The rapid surge of the NFT market has seen projects attracting gullible investors. Two men – Ethan Nguyen and Andrew Llacuna – are facing charges of wire fraud and conspiracies for committing money laundering.
As per the investigators, the two men created a series of non-fungible tokens dubbed “Frosties”. These NFTs were supposed to grant the purchasers exclusive rights to metaverse-based games, giveaways, and passes to future seasons of the NFTs.
But upon investigation, the prosecutors found that these two men executed a “rug pull” this January 2022 giving up the project instantly after selling the tokens. They deactivated the website for the Frosties NFT project and transferred $1 million to the wallets that they controlled.
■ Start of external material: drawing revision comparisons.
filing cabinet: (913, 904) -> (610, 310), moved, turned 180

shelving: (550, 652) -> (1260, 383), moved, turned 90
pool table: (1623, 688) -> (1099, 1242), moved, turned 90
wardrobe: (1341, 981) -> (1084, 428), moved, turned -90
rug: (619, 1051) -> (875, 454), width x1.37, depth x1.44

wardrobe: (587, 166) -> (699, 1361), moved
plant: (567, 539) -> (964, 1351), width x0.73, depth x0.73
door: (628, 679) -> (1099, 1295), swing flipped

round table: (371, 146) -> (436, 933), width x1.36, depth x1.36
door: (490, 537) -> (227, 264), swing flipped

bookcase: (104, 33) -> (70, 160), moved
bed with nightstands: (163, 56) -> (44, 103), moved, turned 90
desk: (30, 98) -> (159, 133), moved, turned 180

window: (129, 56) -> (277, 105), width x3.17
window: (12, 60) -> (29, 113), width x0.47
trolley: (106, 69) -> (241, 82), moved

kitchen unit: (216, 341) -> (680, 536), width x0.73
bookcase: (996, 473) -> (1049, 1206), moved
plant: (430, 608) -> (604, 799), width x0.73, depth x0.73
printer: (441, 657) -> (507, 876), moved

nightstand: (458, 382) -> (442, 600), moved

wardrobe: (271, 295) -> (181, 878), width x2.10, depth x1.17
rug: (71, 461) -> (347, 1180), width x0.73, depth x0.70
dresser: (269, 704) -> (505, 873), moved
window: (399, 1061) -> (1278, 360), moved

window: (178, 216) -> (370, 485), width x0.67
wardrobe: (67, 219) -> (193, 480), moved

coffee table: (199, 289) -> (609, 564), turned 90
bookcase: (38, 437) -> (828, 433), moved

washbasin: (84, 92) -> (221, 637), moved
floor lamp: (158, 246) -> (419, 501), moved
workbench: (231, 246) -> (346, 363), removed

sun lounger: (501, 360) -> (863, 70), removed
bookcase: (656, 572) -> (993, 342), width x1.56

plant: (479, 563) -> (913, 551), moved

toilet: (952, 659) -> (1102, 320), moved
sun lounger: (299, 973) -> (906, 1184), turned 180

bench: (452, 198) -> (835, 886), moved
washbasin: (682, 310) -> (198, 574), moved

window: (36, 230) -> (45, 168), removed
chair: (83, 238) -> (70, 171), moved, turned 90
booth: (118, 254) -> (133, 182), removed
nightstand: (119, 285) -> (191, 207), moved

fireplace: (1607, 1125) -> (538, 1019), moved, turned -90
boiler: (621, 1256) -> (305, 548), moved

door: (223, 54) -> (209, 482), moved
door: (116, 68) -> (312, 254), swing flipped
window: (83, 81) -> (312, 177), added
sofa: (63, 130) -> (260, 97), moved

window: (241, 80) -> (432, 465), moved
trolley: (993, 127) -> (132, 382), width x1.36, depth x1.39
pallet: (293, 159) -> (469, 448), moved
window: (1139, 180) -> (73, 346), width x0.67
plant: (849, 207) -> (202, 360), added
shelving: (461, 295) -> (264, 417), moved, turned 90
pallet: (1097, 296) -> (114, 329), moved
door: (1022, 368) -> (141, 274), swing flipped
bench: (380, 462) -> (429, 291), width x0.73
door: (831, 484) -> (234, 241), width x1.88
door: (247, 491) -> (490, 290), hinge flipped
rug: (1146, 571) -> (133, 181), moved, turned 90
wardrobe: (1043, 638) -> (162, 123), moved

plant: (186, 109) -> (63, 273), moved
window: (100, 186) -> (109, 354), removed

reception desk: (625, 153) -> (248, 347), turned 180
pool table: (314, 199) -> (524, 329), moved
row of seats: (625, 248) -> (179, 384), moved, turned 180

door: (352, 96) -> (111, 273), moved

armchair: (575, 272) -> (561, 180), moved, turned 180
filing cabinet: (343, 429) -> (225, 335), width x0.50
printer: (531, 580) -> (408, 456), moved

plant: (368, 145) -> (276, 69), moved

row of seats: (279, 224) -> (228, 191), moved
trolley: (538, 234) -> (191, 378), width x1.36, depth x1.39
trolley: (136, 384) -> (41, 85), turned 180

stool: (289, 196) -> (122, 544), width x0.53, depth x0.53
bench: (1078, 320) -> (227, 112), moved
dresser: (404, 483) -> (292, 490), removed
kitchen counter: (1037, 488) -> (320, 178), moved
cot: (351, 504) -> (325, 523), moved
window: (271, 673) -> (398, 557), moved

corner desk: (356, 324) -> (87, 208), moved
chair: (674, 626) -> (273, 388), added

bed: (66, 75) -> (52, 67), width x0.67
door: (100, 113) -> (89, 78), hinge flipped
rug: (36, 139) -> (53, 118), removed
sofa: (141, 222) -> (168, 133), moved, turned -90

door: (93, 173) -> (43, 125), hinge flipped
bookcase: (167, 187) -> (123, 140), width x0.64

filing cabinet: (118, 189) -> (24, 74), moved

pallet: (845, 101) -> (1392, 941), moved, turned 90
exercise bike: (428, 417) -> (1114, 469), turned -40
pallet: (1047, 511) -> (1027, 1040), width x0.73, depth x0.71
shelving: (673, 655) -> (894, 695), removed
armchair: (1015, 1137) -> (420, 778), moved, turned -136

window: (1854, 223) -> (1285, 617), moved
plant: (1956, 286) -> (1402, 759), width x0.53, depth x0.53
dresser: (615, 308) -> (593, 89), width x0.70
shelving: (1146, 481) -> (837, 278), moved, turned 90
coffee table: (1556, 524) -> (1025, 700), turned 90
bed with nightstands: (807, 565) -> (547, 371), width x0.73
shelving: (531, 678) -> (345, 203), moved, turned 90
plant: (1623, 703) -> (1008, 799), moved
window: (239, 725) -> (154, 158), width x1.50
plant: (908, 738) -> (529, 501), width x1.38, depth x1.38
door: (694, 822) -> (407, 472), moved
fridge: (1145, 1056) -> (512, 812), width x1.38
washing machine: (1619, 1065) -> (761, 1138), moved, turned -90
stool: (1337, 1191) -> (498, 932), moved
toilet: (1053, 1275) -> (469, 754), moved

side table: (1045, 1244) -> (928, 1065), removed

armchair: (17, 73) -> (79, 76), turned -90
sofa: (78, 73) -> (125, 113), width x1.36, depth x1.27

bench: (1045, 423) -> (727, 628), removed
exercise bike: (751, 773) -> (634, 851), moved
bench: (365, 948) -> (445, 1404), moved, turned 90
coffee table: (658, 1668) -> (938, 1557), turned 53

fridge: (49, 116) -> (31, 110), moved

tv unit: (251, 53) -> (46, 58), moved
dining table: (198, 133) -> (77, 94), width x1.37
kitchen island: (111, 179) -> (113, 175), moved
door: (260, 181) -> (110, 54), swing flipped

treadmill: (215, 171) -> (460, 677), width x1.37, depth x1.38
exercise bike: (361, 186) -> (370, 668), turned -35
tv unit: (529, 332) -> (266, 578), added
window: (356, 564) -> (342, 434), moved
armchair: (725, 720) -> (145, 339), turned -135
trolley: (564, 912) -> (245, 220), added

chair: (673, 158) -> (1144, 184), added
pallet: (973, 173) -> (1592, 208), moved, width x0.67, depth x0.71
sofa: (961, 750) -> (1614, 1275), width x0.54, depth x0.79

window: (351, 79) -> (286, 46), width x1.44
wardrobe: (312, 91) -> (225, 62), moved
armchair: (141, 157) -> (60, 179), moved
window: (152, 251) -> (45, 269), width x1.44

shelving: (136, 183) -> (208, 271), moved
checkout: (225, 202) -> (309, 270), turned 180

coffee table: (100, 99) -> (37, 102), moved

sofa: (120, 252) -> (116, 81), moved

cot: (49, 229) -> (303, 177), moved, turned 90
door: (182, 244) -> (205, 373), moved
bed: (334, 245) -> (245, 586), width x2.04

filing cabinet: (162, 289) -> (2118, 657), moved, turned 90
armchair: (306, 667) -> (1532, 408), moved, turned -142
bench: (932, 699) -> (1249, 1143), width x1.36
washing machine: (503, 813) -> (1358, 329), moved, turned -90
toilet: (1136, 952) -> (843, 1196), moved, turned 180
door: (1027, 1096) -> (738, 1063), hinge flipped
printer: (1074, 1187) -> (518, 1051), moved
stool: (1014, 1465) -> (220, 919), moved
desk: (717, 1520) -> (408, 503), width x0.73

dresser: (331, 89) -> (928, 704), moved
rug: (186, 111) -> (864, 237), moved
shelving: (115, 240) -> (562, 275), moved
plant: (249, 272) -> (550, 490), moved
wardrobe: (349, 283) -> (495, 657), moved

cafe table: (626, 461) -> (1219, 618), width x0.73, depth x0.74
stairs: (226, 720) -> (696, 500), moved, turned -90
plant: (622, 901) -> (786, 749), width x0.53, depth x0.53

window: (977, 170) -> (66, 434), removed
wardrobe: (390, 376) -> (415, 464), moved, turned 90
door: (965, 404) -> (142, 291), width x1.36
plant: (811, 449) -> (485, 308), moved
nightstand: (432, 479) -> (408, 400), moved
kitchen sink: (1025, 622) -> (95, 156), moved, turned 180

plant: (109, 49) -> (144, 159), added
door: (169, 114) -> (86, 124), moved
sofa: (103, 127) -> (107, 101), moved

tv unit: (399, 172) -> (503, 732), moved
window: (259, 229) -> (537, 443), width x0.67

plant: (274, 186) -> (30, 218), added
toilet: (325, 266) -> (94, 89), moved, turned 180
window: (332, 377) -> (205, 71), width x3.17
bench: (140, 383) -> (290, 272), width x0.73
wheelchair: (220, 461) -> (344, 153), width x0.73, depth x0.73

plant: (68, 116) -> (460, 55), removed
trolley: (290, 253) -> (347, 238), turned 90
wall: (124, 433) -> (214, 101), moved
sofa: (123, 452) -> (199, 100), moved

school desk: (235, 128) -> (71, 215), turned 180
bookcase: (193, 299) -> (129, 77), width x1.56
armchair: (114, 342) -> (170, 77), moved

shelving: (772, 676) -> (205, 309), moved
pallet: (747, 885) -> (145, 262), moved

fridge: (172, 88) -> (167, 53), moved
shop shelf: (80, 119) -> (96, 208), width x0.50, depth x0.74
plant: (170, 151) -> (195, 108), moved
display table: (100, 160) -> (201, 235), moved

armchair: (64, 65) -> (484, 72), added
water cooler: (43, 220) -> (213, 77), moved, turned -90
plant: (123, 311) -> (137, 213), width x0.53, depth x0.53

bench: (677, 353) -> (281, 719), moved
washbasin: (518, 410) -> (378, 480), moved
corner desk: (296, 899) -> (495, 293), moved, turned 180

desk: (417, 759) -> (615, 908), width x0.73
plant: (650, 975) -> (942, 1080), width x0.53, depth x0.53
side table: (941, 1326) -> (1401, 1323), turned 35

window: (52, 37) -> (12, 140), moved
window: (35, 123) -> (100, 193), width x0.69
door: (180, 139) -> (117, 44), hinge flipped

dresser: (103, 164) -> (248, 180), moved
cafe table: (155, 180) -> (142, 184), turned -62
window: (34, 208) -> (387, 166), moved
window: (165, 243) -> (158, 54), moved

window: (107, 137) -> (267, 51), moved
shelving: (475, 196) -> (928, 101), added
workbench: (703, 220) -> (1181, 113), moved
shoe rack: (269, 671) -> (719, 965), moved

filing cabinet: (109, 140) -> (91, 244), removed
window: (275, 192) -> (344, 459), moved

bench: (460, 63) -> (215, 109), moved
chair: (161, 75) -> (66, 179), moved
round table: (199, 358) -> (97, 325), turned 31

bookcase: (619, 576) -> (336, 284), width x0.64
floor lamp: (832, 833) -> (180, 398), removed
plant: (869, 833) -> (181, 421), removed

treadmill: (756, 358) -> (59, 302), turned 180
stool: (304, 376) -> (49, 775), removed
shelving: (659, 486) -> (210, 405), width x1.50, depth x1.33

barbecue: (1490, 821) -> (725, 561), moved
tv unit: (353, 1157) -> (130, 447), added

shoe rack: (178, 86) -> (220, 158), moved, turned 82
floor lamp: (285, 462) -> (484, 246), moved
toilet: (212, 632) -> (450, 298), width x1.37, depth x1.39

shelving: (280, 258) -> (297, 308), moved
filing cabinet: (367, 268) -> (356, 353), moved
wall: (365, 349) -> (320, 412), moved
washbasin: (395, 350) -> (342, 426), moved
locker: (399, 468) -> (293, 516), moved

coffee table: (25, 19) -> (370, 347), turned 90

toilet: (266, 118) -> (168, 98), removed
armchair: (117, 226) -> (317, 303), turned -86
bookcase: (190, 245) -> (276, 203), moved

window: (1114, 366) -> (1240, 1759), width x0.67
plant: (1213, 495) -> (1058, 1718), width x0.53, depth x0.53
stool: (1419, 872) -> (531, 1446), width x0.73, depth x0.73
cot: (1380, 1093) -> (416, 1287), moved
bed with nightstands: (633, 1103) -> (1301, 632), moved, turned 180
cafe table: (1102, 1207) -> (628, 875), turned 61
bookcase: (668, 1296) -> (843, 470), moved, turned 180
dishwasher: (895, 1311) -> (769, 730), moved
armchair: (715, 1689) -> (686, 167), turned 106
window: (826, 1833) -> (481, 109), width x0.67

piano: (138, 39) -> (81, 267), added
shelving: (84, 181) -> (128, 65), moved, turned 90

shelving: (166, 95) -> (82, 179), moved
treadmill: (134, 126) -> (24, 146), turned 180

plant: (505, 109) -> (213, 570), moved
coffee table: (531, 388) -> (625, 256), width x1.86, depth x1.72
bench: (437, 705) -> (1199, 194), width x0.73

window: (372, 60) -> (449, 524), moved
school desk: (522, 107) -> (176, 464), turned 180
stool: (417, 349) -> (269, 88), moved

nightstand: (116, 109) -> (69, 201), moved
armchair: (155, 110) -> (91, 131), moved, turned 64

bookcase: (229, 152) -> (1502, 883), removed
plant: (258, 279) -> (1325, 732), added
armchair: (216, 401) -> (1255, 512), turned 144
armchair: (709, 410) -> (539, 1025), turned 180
However, these two conmen were advertising for another project dubbed “Embers which was supposed to launch later this week. Upon finding this, the investigators arrested the two men in Los Angeles. Speaking of this development, US Attorney Damian Williams said:
“NFTs have been around for several years, but recently mainstream interest has skyrocketed. Where there is money to be made, fraudsters will look for ways to steal it. As we allege, Mr. Nguyen and Mr. Llacuna promised investors the benefits of the Frosties NFTs, but when it sold out, they pulled the rug out from under the victims, almost immediately shutting down the website and transferring the money. Our job as prosecutors and law enforcement is to protect investors from swindlers looking for a payday.”
The Frenzy Around NFTs
NFT Projects have been gaining tremendous popularity over the last year. There’s a massive frenzy of investor willing to trade NFTs in the market with sales clocking millions of dollars. Popular celebrities like rapper Eminem and talk-show host Jimmy Fallon also own NFTs.
With such a frenzy around, it becomes difficult from new investors to pick the right projects. Hopefully, the recent case of “Frosties” will make investors to do due diligence at their end. If convicted, the two men will face 20-years of prison.
Regulatory clarity on handling NFT projects another crypto projects will make it easier for investors. Also, the US is set to release its crypto regulations later this year.